• Action item
Print, exactly as they appear in the listing below, the lines from the line with "Page size: 1500x1125." to the line with "text_box [490, 346, 734, 634]", with both end lines kept.

• Data shown
--- START ---

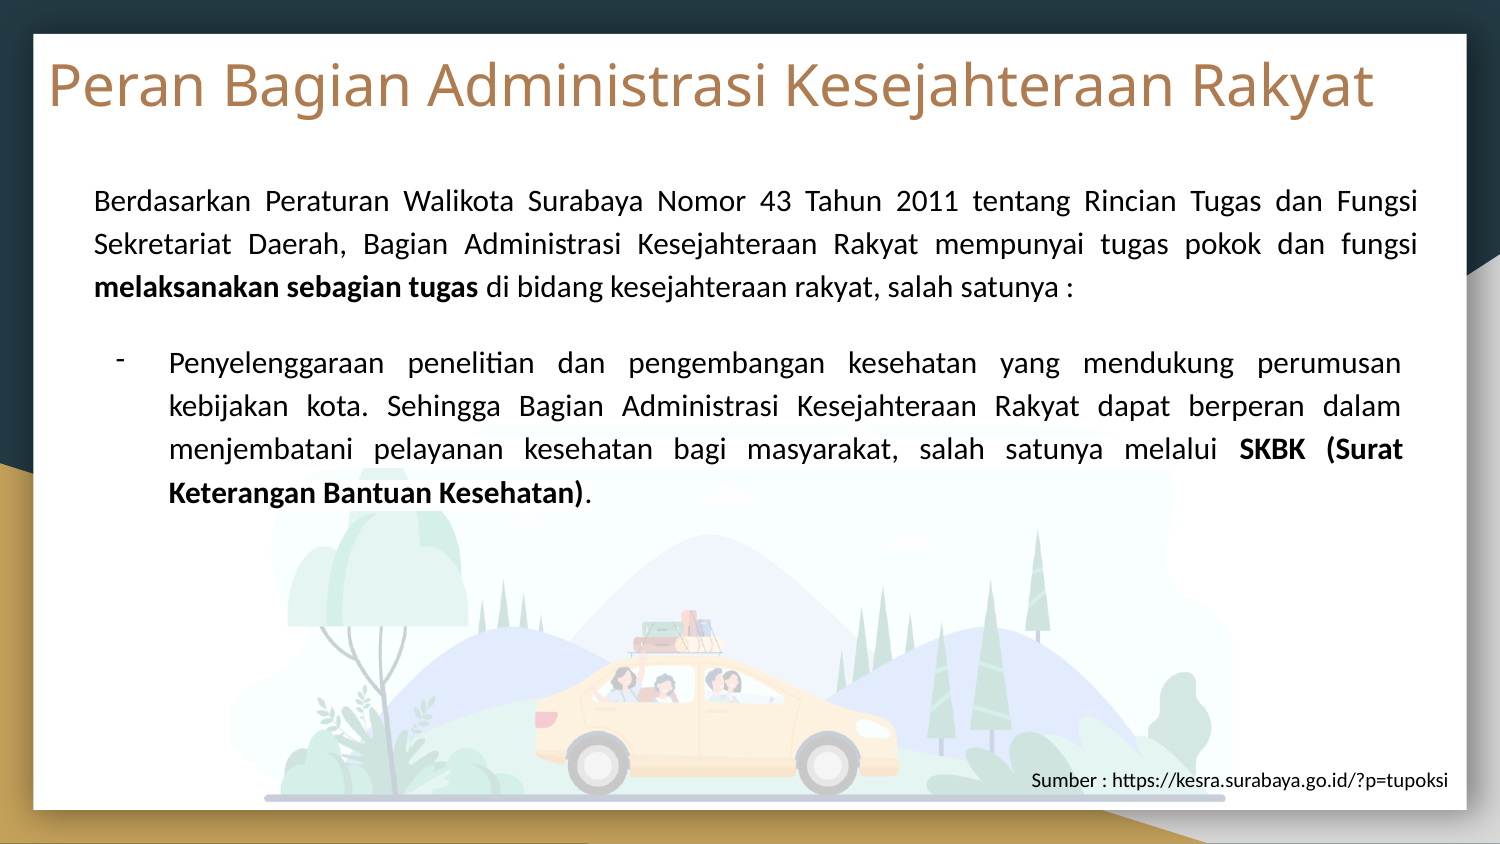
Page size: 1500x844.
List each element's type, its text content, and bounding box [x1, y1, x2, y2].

title Peran Bagian Administrasi Kesejahteraan Rakyat [32, 33, 1423, 190]
text_box Sumber : https://kesra.surabaya.go.id/?p=tupoksi [1238, 752, 1479, 806]
list Berdasarkan Peraturan Walikota Surabaya Nomor 43 Tahun 2011 tentang Rincian Tugas dan Fungsi Sekretariat Daerah, Bagian Administrasi Kesejahteraan Rakyat mempunyai tugas pokok dan fungsi melaksanakan sebagian tugas di bidang kesejahteraan rakyat, salah satunya : Penyelenggaraan penelitian dan pengembangan kesehatan yang mendukung perumusan kebijakan kota. Sehingga Bagian Administrasi Kesejahteraan Rakyat dapat berperan dalam menjembatani pelayanan kesehatan bagi masyarakat, salah satunya melalui SKBK (Surat Keterangan Bantuan Kesehatan). [78, 159, 1436, 736]
picture [230, 421, 1234, 807]
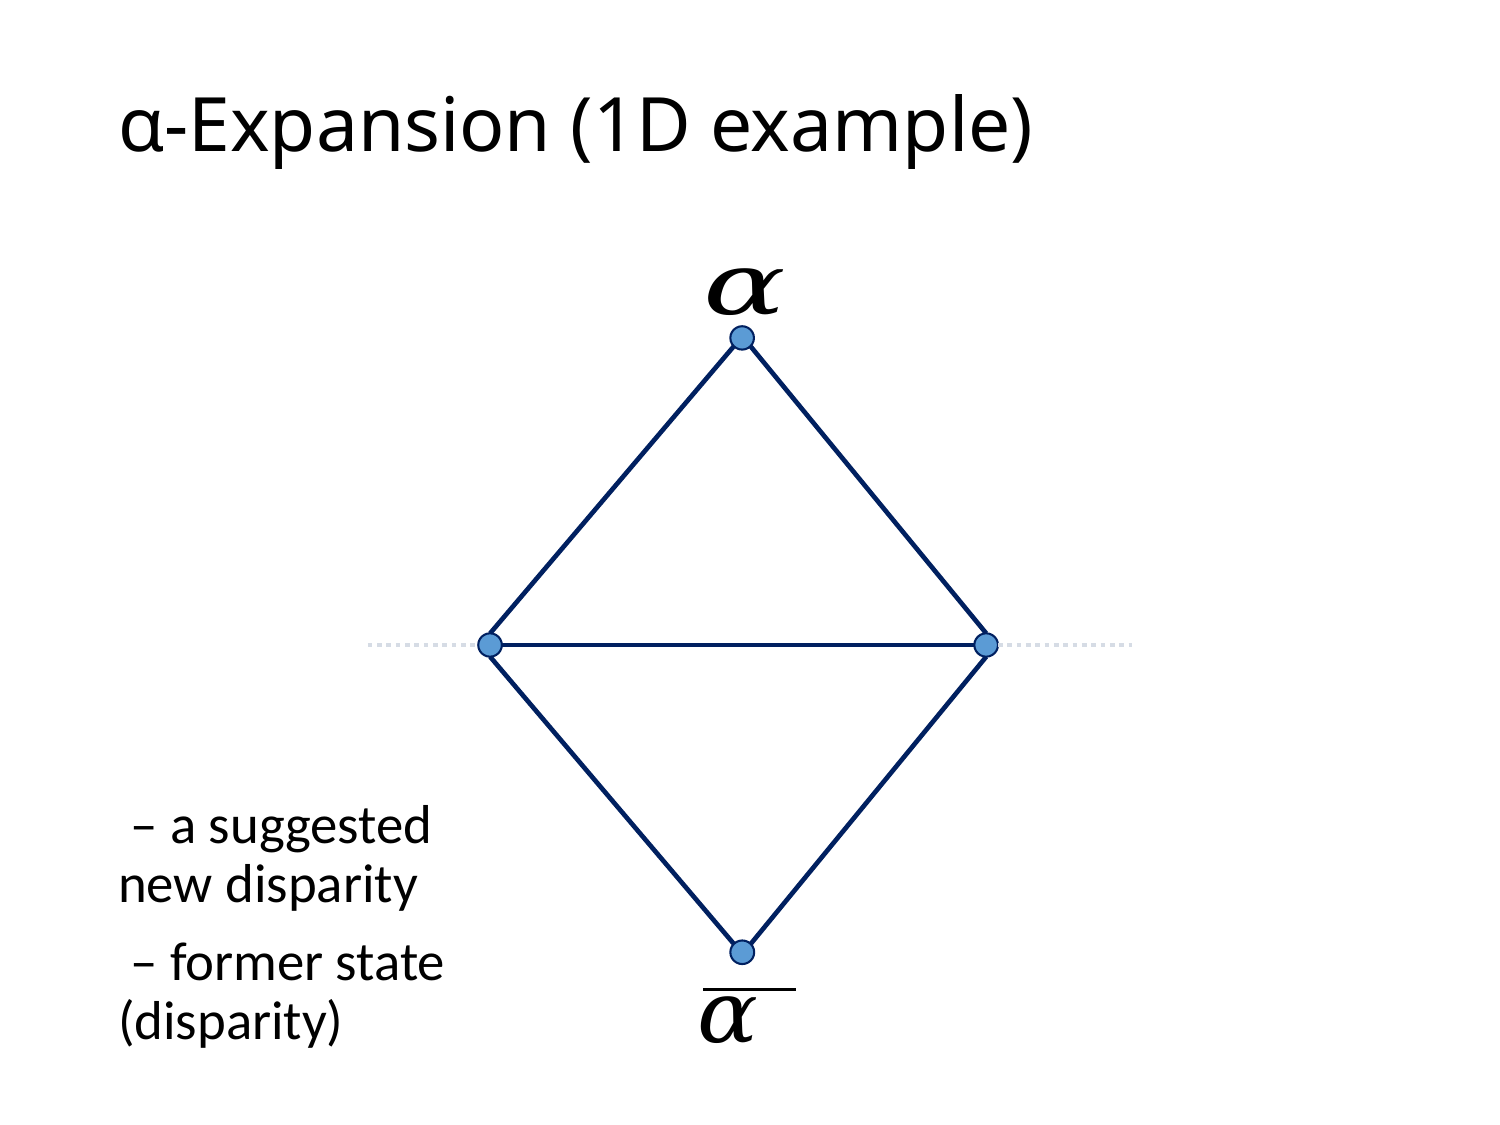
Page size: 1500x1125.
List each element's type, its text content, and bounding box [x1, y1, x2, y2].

title α-Expansion (1D example) [103, 59, 1397, 196]
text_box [490, 656, 734, 944]
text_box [750, 346, 987, 634]
text_box [729, 939, 756, 966]
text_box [490, 346, 734, 634]
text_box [750, 656, 987, 944]
text_box [477, 632, 503, 658]
text_box [973, 632, 999, 658]
text_box [729, 325, 755, 351]
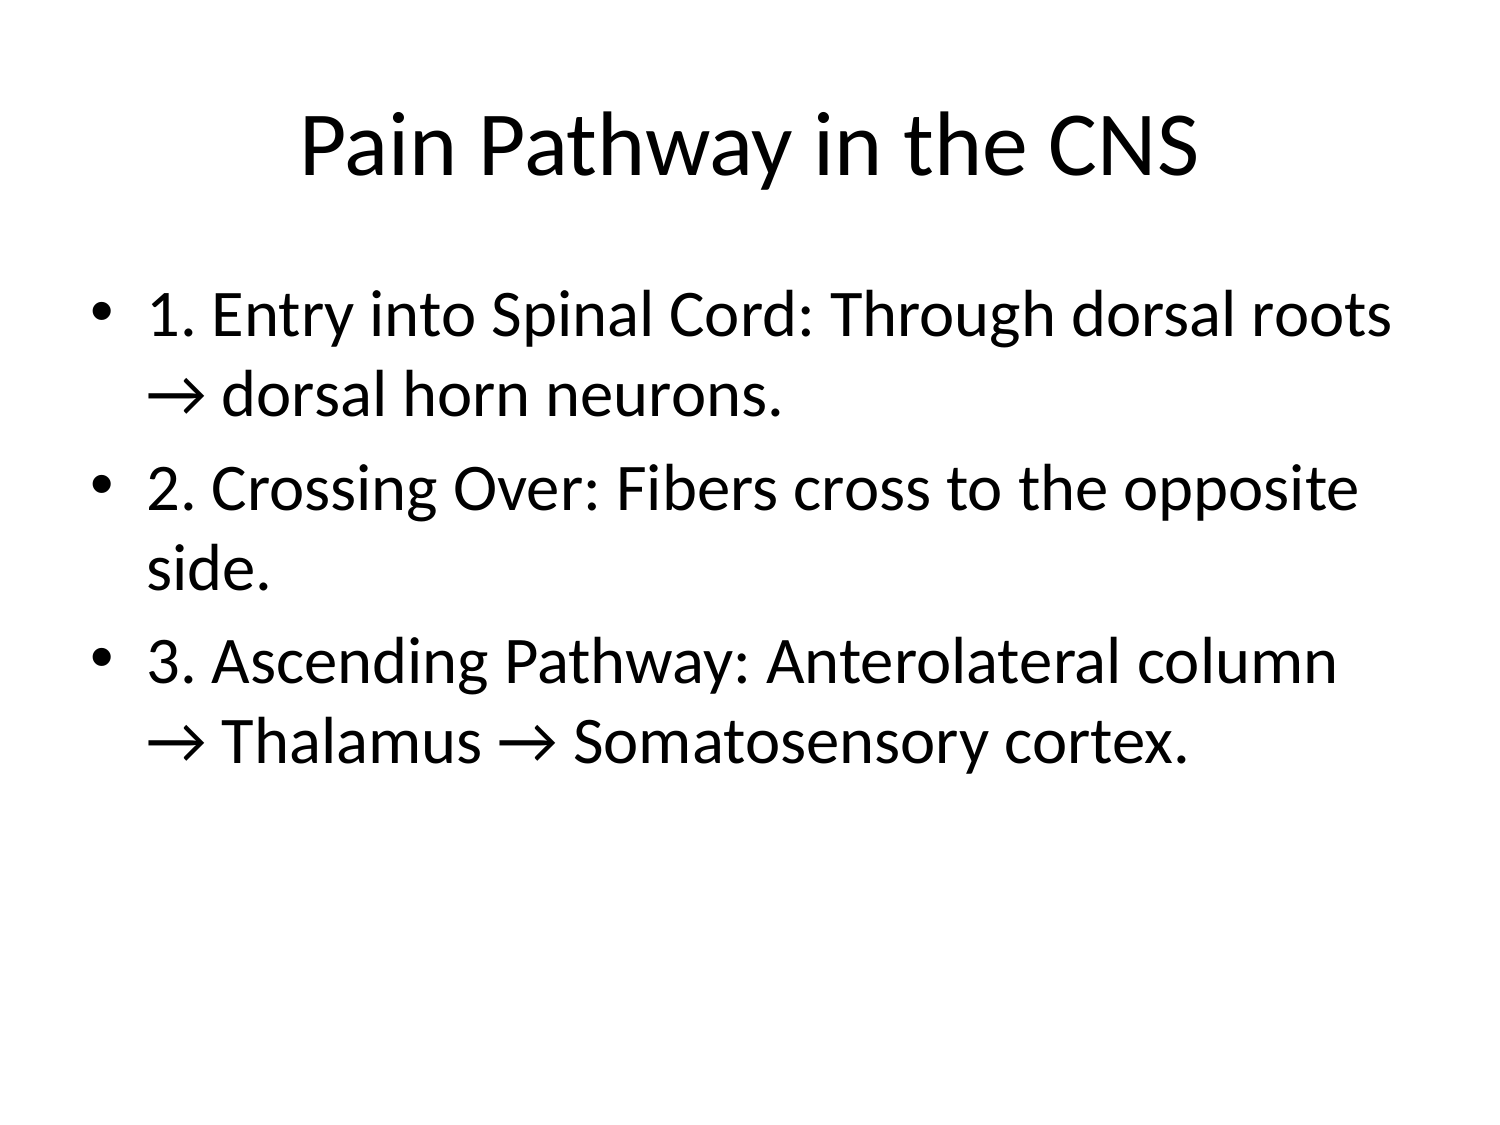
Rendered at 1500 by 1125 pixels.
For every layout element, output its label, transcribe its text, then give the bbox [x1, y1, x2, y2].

title Pain Pathway in the CNS [75, 45, 1425, 233]
list 1. Entry into Spinal Cord: Through dorsal roots → dorsal horn neurons. 2. Crossing Over: Fibers cross to the opposite side. 3. Ascending Pathway: Anterolateral column → Thalamus → Somatosensory cortex. [75, 262, 1425, 1005]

--- END ---

• Solution to the problem
Page size: 1500x1125.
List each element's type, its text content, and bounding box [x1, y1, x2, y2].

title α-Expansion (1D example) [103, 59, 1397, 196]
text_box [490, 656, 734, 944]
text_box [750, 346, 987, 634]
text_box [729, 939, 756, 966]
text_box [490, 346, 734, 634]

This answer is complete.